My mother always held my hand when we went downstairs, and always kept me away from the pool. I remember wondering what it was like in there. Everyone I saw in there seemed to be having fun, so why was I told No! every time I tried to go there? That day started out the same; we went downstairs from our apartment, and she held my hand the whole way. When we got to the bottom of the stairs, my uncle Albert was there. He had been around a lot since my father had moved to his own apartment. I didnt know what a trial separation was at the time, but I had heard my mother talking about it. I hadnt seen my father in weeks. They had told me that he died, but all I knew about that was that I wouldnt be seeing him anymore. My sister was mourning, she understood what death was in a way I didnt. I remember being angry. My grandmother had told us that God took him home, so he could see him every day. That idea disturbed me, even at four years of age, because she had also told us that God can see everything, all the time, and I wondered why he needed to take my father away. It didnt make any sense, but when I asked her about it, she just got angry and said that a four year old shouldnt ask such questions. I remember liking my Uncle Albert a great deal. He was always very funny, and I hadnt yet found out about his temper. That day, he had come by to discuss funeral arrangements with my mother. She had been smoking more recently, sometimes lighting one from the last, and as she lit her current cigarette she released my hand. I could see the pool, and realized she not only wasnt holding my hand, she wasnt even looking at me. I ran as fast as I could, and stepped of the edge and into the pool. It seemed strange, all wet, like the bath, but with cold water. I remember falling a long way, and that my ears hurt a little, likely due to the twelve-foot depth. Everything took on a blue tinge, and my breath bubbled out as I tried to comment on it. I hit the

bottom of the pool, but it didnt hurt, the water slowing my fall.
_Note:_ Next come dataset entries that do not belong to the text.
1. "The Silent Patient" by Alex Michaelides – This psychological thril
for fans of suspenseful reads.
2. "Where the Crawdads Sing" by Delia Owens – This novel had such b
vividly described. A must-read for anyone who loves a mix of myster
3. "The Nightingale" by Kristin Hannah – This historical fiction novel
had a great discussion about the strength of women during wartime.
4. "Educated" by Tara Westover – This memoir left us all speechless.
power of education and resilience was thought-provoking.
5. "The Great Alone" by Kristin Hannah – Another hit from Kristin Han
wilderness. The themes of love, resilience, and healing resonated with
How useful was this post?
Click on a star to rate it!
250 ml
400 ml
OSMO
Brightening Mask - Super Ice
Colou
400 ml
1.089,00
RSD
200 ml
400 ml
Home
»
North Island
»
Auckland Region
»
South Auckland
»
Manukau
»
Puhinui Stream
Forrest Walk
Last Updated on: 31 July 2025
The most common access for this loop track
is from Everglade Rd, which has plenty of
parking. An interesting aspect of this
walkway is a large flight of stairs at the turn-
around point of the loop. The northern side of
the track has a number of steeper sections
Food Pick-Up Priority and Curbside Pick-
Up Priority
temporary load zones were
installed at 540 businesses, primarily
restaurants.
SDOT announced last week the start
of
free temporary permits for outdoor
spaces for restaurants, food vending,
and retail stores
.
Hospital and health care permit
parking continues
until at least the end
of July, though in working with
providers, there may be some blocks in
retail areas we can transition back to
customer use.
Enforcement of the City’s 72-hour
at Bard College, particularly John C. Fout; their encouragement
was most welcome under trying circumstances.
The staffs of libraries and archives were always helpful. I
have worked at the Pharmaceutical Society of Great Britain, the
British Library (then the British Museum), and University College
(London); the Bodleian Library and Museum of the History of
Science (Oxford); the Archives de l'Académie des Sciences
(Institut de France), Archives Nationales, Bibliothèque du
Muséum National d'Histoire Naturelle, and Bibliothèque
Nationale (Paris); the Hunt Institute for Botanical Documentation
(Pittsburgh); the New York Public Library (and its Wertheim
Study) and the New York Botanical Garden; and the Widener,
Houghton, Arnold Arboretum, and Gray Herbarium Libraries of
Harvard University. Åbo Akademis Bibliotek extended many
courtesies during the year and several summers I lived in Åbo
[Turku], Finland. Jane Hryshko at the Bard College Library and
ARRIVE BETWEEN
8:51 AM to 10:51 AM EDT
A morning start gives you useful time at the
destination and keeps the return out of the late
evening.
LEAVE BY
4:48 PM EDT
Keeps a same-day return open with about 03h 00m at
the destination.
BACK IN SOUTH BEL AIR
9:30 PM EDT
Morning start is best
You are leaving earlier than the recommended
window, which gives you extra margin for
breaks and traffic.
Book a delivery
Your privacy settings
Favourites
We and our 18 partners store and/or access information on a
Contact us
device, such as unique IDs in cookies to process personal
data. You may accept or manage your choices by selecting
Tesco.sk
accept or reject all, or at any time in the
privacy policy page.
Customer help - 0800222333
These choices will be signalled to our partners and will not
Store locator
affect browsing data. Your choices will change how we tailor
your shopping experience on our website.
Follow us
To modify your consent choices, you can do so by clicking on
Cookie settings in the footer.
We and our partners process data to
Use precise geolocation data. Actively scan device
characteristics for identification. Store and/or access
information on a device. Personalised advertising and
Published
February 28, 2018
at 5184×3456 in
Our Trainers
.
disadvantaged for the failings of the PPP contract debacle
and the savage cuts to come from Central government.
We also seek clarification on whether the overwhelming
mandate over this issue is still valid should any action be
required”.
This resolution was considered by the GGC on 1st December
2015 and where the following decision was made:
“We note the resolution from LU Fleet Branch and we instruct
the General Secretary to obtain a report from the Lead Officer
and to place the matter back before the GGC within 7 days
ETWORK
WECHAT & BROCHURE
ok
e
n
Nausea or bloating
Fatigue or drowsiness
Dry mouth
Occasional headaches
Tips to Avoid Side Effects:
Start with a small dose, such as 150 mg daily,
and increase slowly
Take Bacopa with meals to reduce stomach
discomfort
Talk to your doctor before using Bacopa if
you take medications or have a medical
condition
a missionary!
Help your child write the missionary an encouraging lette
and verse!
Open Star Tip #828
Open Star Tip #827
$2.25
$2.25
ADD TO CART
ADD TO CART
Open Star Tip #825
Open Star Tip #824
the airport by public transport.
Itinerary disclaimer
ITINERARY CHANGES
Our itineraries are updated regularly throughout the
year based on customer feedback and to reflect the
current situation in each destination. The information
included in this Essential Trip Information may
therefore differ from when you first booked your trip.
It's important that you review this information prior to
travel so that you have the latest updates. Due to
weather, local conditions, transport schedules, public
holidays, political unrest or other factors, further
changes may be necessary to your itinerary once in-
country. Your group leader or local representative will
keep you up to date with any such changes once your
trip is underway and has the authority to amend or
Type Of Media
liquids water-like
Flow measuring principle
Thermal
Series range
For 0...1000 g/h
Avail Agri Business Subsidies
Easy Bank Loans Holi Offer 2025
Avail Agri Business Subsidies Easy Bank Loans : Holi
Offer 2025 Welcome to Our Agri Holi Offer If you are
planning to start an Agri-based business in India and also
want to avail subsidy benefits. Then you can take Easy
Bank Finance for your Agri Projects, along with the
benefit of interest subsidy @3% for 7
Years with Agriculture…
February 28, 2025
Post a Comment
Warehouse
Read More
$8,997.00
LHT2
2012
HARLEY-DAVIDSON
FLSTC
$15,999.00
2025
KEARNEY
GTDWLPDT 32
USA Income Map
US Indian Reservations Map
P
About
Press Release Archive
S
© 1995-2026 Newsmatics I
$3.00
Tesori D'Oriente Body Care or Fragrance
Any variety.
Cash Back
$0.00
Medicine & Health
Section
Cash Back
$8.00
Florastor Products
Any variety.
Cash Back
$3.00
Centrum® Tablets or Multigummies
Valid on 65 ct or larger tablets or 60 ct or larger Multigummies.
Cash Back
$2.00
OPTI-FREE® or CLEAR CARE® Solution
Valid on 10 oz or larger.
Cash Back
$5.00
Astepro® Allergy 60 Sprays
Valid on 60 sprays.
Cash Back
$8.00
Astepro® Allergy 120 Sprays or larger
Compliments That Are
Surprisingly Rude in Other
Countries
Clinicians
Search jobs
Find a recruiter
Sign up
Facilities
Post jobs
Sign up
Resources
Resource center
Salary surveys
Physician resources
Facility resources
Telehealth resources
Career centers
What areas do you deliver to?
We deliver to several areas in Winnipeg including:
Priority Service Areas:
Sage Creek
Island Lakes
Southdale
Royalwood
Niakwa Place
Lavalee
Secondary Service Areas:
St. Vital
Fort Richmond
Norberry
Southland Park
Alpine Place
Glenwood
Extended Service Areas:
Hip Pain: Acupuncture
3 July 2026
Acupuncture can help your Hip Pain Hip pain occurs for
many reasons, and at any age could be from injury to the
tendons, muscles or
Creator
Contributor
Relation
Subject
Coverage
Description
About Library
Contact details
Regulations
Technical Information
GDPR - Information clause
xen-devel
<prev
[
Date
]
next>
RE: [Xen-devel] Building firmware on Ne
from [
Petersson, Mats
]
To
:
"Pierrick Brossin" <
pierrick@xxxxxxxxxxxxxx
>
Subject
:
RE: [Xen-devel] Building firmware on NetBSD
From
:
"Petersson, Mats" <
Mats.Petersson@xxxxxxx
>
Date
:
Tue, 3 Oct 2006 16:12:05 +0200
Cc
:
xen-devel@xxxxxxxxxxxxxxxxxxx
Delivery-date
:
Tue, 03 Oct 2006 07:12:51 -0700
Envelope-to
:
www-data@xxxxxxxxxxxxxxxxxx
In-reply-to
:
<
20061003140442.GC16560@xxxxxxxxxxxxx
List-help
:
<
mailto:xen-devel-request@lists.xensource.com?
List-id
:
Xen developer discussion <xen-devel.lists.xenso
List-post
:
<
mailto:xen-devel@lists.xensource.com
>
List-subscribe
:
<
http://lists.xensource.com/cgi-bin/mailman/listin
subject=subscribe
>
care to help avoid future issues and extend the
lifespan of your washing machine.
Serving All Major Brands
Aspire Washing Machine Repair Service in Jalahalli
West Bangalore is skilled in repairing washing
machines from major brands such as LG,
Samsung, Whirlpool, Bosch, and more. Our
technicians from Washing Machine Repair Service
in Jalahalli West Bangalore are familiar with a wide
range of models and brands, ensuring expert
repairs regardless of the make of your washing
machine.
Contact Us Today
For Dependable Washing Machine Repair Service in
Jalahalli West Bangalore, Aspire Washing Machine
Now I could see why everyone was always laughing in the pool; it seemed like great fun. I started trying to walk, and I bounced up from the bottom with each step. It was 1971, shortly before my fourth birthday, and Apollo 15 had been on the moon the month before. I laughed, thinking I was walking like an astronaut, and releasing more of my precious air, causing an ache in my chest that I didnt understand, but knew I didnt like. I heard a noise, and glanced up, noticing the ripples at the waters surface. My uncle Albert was coming down and he looked rather strange falling upside-down. He also had bubbles coming from his nose, and I laughed again, the ache in my air-starved lungs even worse. He grabbed me, and flipped over in a kickturn, pushing off the bottom with his feet and we sailed all the way up. Id never seen anyone jump so high, I thought, not understanding buoyancy. When we got to the top, he lifted me out of the pool, and my mother grabbed me. She looked so sad, her tears streaming down her face. Uncle Albert climbed out, and his hair and mustache looked hilarious with all the water pouring out. I tried to laugh again, but it hurt from the pressure of the water in my lungs, and I coughed instead. I couldnt get my breath, and started to feel dizzy. Albert turned me around and lifted me up by my stomach, a move similar to the Heimlich, and I threw up and coughed at the same time, water going out through my nose. The pain was terrible, but then I could breathe again. I saw my uncle and laughed at his hair, his near-afro collapsed from the water. He smiled, but my mother looked anything but happy. She took my hand and turned me around, yelling at me to stay away from the pool. She struck me twice on my butt, angry and scared and relieved at the same time, and then turned me around to embrace me, crying again. We headed upstairs, and she changed my clothes. When we went downstairs she had her brother carry me till we were outside the gate. She had been

horrified, but I had had a great time. I longed for a day when she would be distracted again, and I could go back into the pool.